Sembra che la SEI abbia deciso di porre in stand-by il progetto per la realizzazione della centrale a carbone “pulito” di Saline. L’investimento di quasi un miliardo di euro, esclusivamente privato, si basava su oggettive convenienze logistiche: adiacenza con la rete stradale e ferroviaria, presenza del porto proprio a ridosso dell’infrastruttura, breve distanza – circa 30 Km – dallo snodo elettrico su cui convogliare l’energia prodotta. La ricaduta occupazionale sarebbe stata di circa 800 unità in corso di realizzazione e di 400 a regime di produzione. Il prezzo da pagare per il territorio sarebbe stato relativamente limitato (per approfondimenti in merito vai a www.diarioreggino.it nella categoria “città libera” al pezzo del 4 luglio 2008) e comunque lo stesso che in altre parti d’Europa si sarebbe ben felici di pagare. Nonostante questo, dopo la netta opposizione della Regione Calabria per bocca dell’assessore alle Attività produttive Francesco Sulla, ecco il laconico comunicato in cui la SEI afferma di aver chiesto la sospensione della procedura di valutazione di impatto ambientale e dell’iter autorizzativo per il suo progetto.

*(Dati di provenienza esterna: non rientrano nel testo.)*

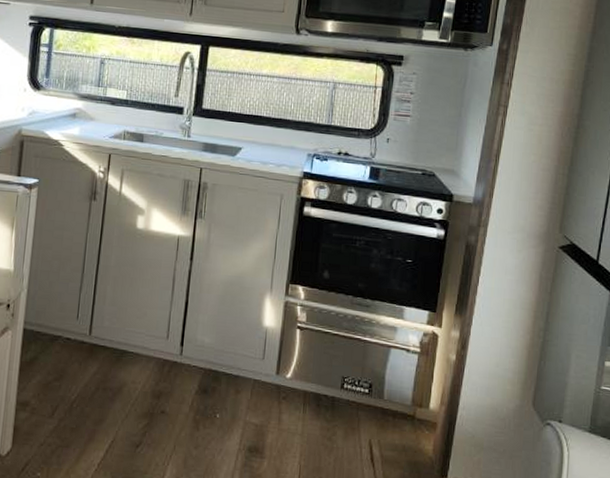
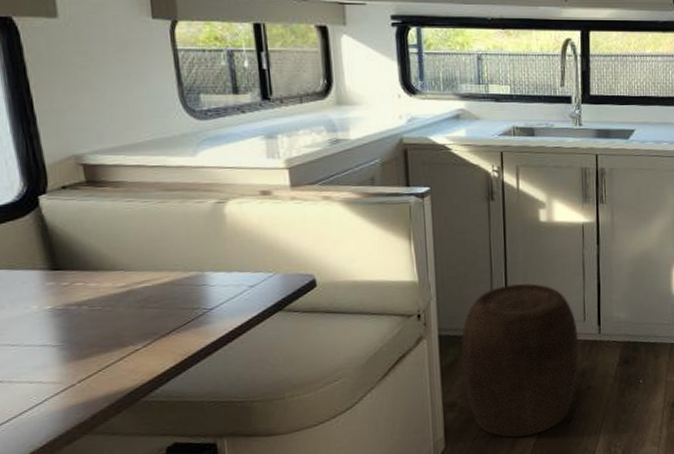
stool: none [39,288,160,453] -> present [461,283,579,438]

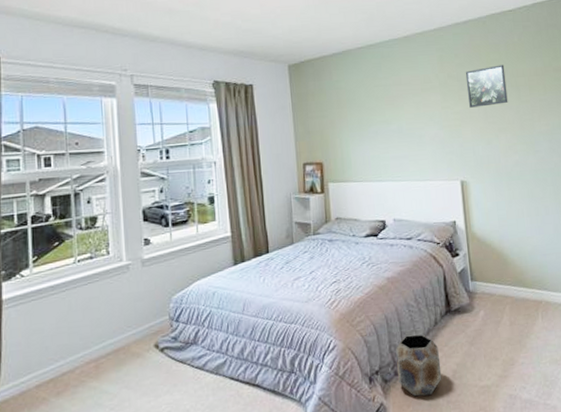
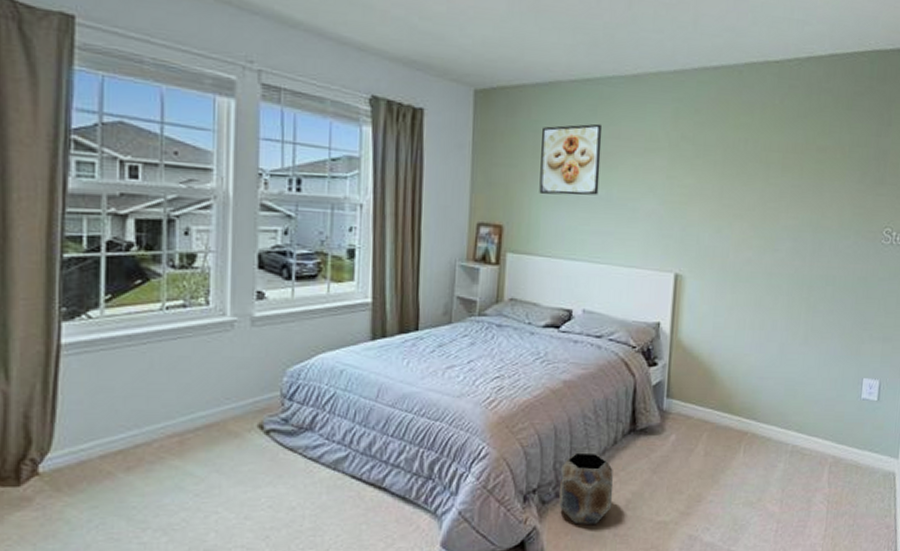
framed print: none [342,76,392,134] -> present [539,123,603,196]
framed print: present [465,65,508,108] -> none [702,132,756,184]

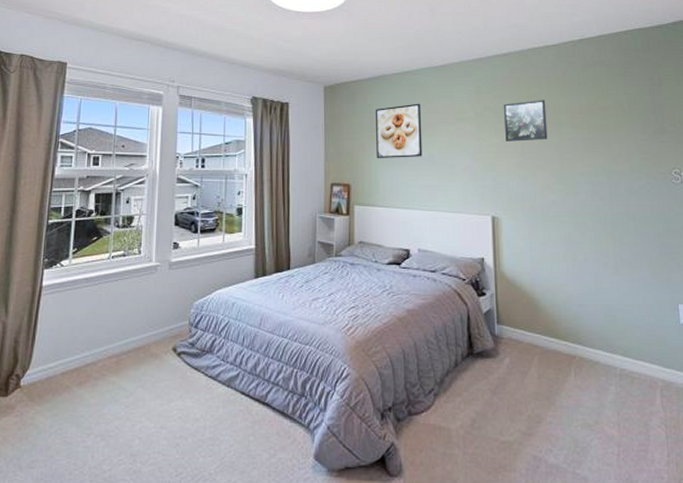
planter: present [559,452,614,524] -> none [411,374,459,442]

Un’opposizione pre-giudicata e insuscettibile di modifiche: la Regione Calabria è interessata a un progetto di riqualificazione dell’area ex-liquichimica in un’ottica turistica.
Un interesse nato dopo quasi quaranta anni di assoluto disinteresse e maturatosi proprio quando compare un progetto che, pur con i suoi inevitabili ma tutto sommato relativi costi ambientali, è comunque l’unico che si sarebbe certamente realizzato. Tutto il resto sono parole, solo parole: che hanno illuso e continueranno a illudere; che hanno prodotto e continueranno a produrre disoccupazione; mentre gli scheletri del miraggio industriale resteranno a testimoniare il fallimento della nostra classe politica regionale, intenta solo agli schemi di potere e lontana anni luce dai veri interessi della nostra Provincia; mentre la ciminiera, muta di fumi, resterà lì dov’è per tanti altri lustri a icona del potere lontano e inattingibile.

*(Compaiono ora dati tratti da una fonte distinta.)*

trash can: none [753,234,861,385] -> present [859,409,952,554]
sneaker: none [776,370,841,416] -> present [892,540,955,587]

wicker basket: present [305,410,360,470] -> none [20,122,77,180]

Kurt Lewin nel 1926, trasponendo in psicologia il secondo principio della termodinamica di Maxwell, affermò che i bisogni dell’osservatore organizzano il campo di osservazione. In altri termini, Lewin disse che l’attività cognitiva è improntata al problem solving e che, di conseguenza, un insieme viene letto o percepito con significati diversi a seconda degli obiettivi o delle necessità dell’osservatore.
Ciò premesso, è indubbio che a Reggio e Provincia vi sia un enorme problema da risolvere, quello della rimozione e/o riqualificazione di quel monumento alla malapolitica rappresentato dagli scheletri industriali di Saline; che si senta la necessità di diversificare i programmi di sviluppo, che non possono essere legati al solo turismo ma devono anche comprendere quelle attività primarie, come agricoltura e artigianato e piccola/media industria, in grado si assicurare un buon ammortizzatore in periodi di crisi; che sostanzialmente si tenda all’obiettivo di una quasi completa occupazione giovanile in attività lecite che assicuri benessere e tranquillità sociale; che per Saline non era stato presentato, prima di quello SEI, nessun progetto credibile.
La Questione Saline, “campo di osservazione”, si sarebbe dovuta valutare, “organizzare”, in base alle succitate proposizioni, “bisogni dell’osservatore”, e non in base a pur corrette valutazioni ambientali. Tutto ha un prezzo, tutto si deve pagare: solo un etico compromesso assicura la soluzione dei problemi sociali. Se l’attività cognitiva dei nostri amministratori fosse stata orientata al problem solving, non si sarebbe affrontato in maniera così integralista il problema della riqualificazione di Saline: si sarebbero valutati i pro e i contro dei vari progetti, giudicando anche in ragione della loro concreta realizzazione. Ma sembra che i nostri amministratori non siano tra i frequentatori di Kurt Lewin.